An estimated 1 in 9 elderly Americans experiences abuse or neglect per year, often at the hands of family members, friends, neighbors or caregivers, according to the National Council on Aging.
The actual figure is likely much higher because many incidents go unreported. Seniors often don’t want to turn in someone they trusted for fear of what might happen if they do, such as being forced to live in a nursing home because they don’t have a caregiver.
“It’s extremely sad sometimes because even if you see the abuse, you can’t help them if they aren’t willing to help themselves,” said Michelle Jones, a spokeswoman for LifeCare Alliance, which delivers Meals on Wheels in central Ohio.
The agencies that investigate abuse and neglect in Ohio’s 88 counties received 14,646 reports of abuse, neglect and exploitation of people 60 or older in the 2013 fiscal year that ended on June 30, according to state officials.
Self-neglect cases make up nearly half the reports (6,818), followed by neglect by others (3,362), exploitation (2,357), emotional abuse (1,108), physical abuse (963) and sexual abuse (38).
The problem likely will get worse as the number of Americans 65 or older explodes in the coming years. That’s why it is imperative, experts say, that relatives and friends learn the warning signs, such as unusual bank activity or a new “best friend” or a family member who isolates a senior from others.
“It’s a huge problem and much, much more prevalent than anyone has any idea,” Ohio Attorney General Mike DeWine said.
President Barack Obama has included $25 million in new funding in his federal budget proposal to detect, prosecute and raise awareness about elder abuse and neglect.
The Ohio House recently passed a bill designed to protect older Ohioans from losing their life savings or homes. The bill, proposed by two Republicans, is being debated in the Senate.
The proposal expands the definition of elder abuse under Ohio law to include financial harm, neglect and exploitation. It would create a registry to identify and track patterns of elder abuse, provide ongoing training for caseworkers and extend the list of people who would be required to report allegations of abuse to include banks and other financial institutions.
“The elderly-abuse laws in Ohio haven’t been updated in 25 years. The world has changed a lot over those years,” said Rep. Wes Retherford, a Republican from Hamilton and a co-author of the bill.

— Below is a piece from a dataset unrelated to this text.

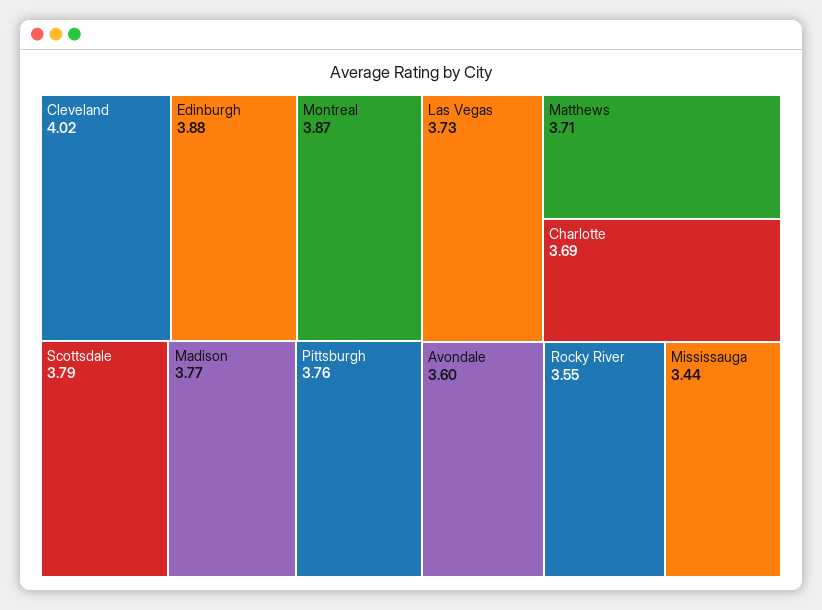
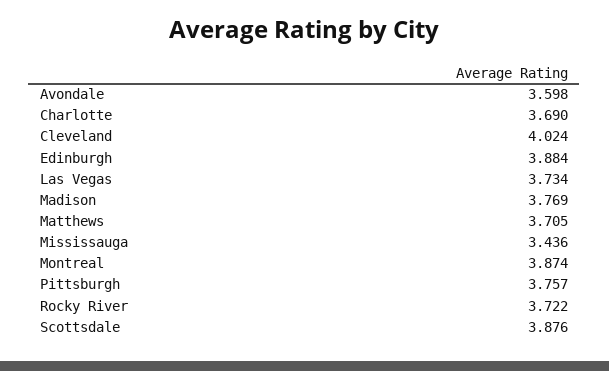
Scottsdale: 3.79 -> 3.876
Rocky River: 3.55 -> 3.722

Rep. Mike Dovilla, a Republican from Berea who is the other author, said he knows personally how easy it is to almost become a victim. A scammer tried to get money from his grandparents recently by claiming to be a grandchild who had been in a car crash and needed money. His grandparents didn’t fall for the scam, he said, but “it’s heartbreaking what can happen.”
A recent survey by the National Association of Professional Geriatric Care Managers identified these types of elderly abuse: theft by family, friends or neighbors; theft by caregivers; mail, phone or Internet investment/security scams; home-repair scams; and getting a senior to sign a deed, will or power of attorney through deception.

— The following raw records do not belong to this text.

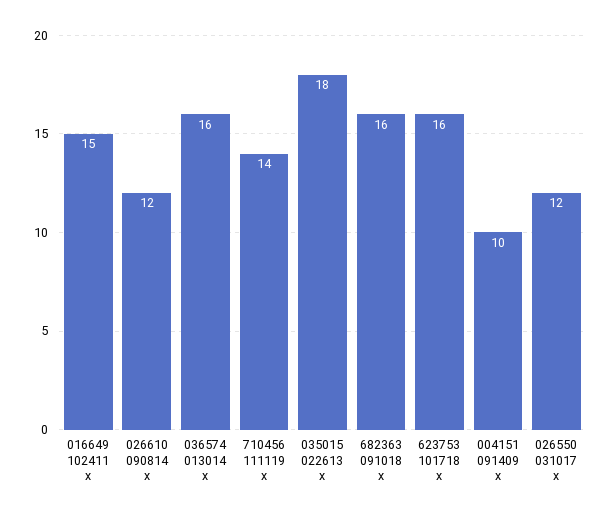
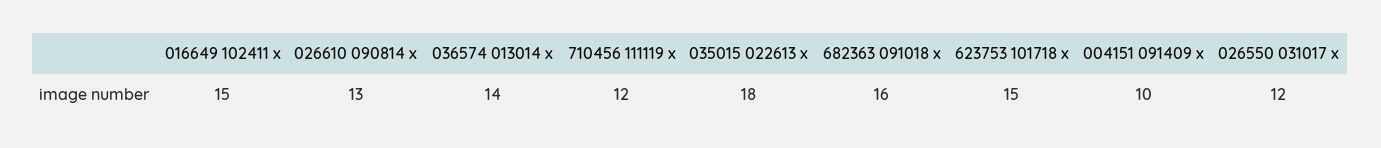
026610 090814 x: 12 -> 13
036574 013014 x: 16 -> 14
710456 111119 x: 14 -> 12
623753 101718 x: 16 -> 15

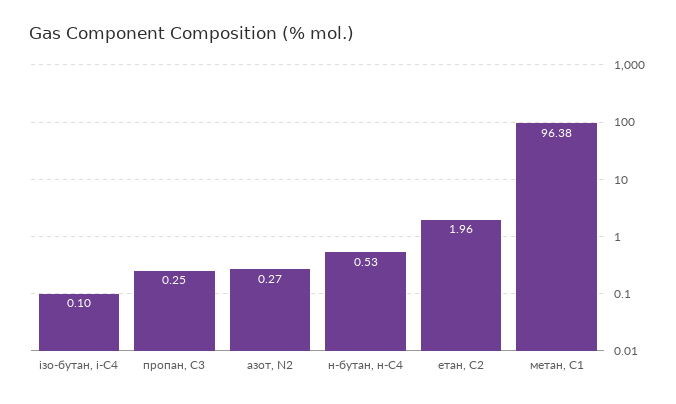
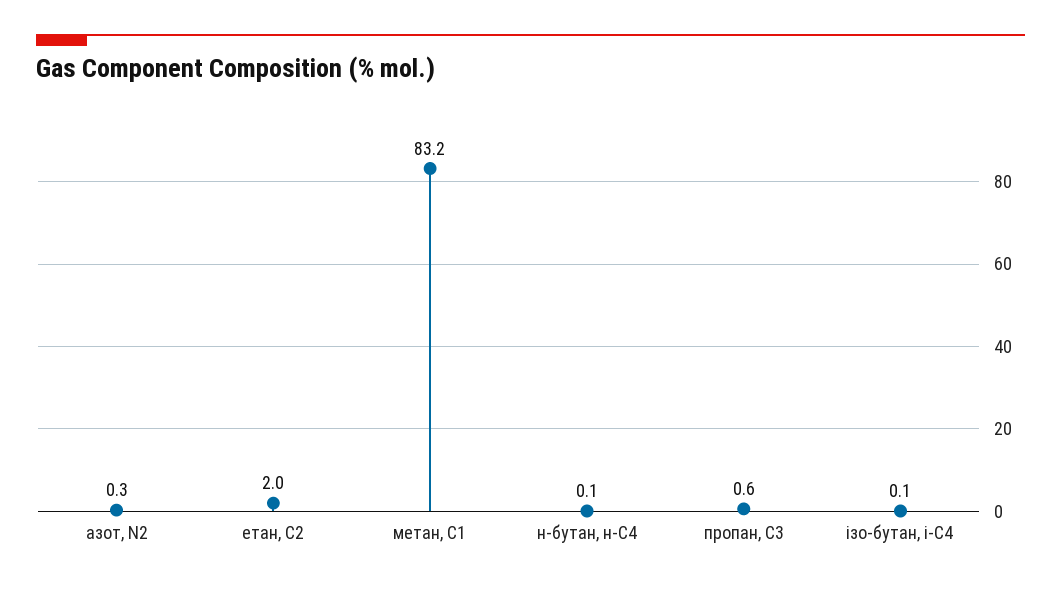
пропан, С3: 0.25 -> 0.6
н-бутан, н-С4: 0.53 -> 0.1
метан, С1: 96.38 -> 83.2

Sometimes, the cases are clear-cut, such as when two women befriended and obtained a power of attorney for a 94-year-old Clintonville man in 2009. They stole more than $850,000 of his savings and were about to help themselves to $50,000 more when they were caught a year later.

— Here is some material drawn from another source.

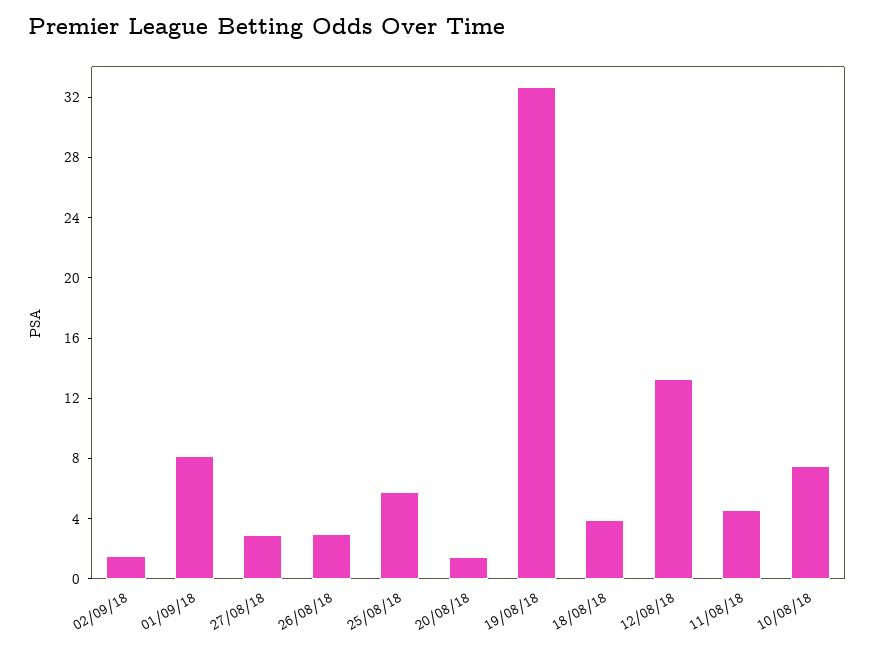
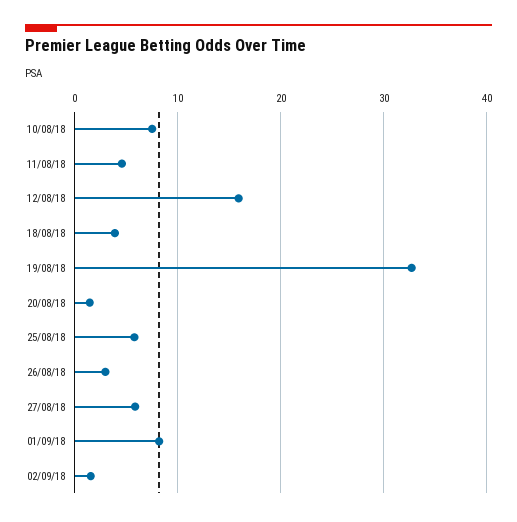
27/08/18: 3 -> 6
12/08/18: 13 -> 16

Other times, it’s murkier, such as when an adult child moves into his aging parents’ home and relies on their retirement benefits, or a caregiver talks a senior into giving her money for an emergency, said Antonia Carroll, director of the Franklin County Office on Aging, which investigates abuse claims.
“Just getting involved is often enough of a deterrent to get someone to back off,” Carroll said.